TASK - Within the entries below, the lines from the one with "teddy bear: present [841,670,929,784]" through the one with "mug: none [939,463,997,513]" are to be set down exactly, both ends kept.

======== SUPPLIED ENTRIES ========

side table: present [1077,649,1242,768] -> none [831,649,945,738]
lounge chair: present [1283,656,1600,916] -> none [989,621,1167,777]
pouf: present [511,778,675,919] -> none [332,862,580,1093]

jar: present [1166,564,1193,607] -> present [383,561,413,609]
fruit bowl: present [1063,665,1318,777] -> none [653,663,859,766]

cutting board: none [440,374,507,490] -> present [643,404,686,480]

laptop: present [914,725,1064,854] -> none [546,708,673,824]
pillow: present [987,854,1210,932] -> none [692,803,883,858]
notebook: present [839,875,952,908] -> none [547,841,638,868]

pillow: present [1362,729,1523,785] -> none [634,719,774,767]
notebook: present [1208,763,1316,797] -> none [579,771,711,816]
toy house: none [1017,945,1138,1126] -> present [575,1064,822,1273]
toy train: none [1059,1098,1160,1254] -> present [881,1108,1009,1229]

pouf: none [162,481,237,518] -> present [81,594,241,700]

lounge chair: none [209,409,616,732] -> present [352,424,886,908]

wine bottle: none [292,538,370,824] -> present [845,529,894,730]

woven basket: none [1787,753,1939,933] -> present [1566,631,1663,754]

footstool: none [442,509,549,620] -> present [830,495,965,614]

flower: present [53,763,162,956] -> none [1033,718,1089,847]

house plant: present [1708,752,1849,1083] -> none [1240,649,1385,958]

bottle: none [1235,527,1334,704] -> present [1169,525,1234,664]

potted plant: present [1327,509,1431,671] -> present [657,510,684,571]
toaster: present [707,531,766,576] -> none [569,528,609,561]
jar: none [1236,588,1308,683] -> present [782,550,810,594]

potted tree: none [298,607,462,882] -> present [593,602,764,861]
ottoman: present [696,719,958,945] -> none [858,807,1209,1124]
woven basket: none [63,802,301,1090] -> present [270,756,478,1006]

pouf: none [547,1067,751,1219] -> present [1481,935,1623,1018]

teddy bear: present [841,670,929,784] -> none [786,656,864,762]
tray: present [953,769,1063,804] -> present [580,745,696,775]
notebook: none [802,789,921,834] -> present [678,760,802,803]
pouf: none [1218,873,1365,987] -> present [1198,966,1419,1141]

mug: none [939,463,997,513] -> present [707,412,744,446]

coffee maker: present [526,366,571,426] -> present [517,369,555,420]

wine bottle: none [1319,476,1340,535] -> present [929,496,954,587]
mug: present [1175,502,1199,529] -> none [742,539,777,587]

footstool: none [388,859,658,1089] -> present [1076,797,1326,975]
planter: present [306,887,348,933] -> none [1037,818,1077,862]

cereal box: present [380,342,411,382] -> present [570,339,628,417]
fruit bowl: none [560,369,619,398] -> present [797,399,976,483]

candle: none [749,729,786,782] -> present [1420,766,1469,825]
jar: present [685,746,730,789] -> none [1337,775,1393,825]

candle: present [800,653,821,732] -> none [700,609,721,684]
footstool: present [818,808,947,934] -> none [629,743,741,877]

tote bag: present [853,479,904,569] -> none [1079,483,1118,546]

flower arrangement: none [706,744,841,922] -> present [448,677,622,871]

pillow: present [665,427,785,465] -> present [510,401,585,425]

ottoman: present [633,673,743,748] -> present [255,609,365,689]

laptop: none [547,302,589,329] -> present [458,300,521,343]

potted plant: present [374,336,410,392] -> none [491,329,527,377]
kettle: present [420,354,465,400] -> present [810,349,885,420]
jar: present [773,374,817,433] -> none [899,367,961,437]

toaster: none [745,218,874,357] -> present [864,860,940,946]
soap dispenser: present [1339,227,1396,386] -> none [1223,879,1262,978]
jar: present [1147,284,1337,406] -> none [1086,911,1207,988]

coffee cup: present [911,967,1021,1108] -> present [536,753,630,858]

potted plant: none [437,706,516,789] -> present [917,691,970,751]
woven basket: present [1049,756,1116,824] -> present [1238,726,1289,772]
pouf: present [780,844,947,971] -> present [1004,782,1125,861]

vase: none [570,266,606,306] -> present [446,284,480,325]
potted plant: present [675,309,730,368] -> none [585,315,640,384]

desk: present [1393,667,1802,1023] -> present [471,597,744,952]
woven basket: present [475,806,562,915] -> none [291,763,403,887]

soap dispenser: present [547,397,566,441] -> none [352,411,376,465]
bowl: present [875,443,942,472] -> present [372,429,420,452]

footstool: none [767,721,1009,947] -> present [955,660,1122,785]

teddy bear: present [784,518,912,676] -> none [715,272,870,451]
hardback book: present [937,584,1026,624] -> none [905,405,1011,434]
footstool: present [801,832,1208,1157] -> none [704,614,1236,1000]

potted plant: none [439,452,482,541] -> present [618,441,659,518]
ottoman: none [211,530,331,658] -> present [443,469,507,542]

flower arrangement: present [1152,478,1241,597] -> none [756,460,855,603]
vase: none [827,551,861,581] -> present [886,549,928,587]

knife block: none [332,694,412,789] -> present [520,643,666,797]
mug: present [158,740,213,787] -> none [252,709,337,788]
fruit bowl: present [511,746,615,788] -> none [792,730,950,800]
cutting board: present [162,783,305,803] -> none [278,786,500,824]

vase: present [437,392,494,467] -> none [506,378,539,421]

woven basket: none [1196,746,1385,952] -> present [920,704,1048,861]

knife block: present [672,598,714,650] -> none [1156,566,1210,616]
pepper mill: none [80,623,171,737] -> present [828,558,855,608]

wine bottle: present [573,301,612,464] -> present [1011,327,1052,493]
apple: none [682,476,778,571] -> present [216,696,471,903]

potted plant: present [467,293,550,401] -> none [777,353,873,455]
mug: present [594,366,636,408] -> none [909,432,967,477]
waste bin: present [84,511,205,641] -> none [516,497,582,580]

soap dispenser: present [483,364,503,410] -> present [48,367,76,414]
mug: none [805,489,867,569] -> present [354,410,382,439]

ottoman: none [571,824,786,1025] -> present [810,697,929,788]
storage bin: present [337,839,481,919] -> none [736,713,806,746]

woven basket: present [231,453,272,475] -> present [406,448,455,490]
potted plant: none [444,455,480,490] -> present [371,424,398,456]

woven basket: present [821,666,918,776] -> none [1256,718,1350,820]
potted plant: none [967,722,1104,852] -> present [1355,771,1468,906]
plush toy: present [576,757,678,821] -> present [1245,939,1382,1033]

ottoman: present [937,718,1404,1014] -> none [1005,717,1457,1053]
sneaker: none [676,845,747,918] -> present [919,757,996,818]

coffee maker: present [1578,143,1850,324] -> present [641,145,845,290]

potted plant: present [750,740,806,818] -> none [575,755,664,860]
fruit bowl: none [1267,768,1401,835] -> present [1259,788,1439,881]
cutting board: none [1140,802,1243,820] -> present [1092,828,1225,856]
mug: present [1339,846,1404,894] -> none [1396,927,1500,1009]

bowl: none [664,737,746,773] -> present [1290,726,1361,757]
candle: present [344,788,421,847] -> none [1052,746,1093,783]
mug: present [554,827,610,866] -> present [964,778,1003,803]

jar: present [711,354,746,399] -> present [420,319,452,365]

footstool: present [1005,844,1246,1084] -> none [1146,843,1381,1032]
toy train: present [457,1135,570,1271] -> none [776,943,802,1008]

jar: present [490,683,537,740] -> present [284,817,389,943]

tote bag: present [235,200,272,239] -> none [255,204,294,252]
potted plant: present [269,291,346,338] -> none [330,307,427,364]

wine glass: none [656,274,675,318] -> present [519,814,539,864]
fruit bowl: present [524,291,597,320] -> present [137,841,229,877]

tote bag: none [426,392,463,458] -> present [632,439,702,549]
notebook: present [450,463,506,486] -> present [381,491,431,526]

========

RESPONSE BELOW -
teddy bear: present [841,670,929,784] -> none [786,656,864,762]
tray: present [953,769,1063,804] -> present [580,745,696,775]
notebook: none [802,789,921,834] -> present [678,760,802,803]
pouf: none [1218,873,1365,987] -> present [1198,966,1419,1141]

mug: none [939,463,997,513] -> present [707,412,744,446]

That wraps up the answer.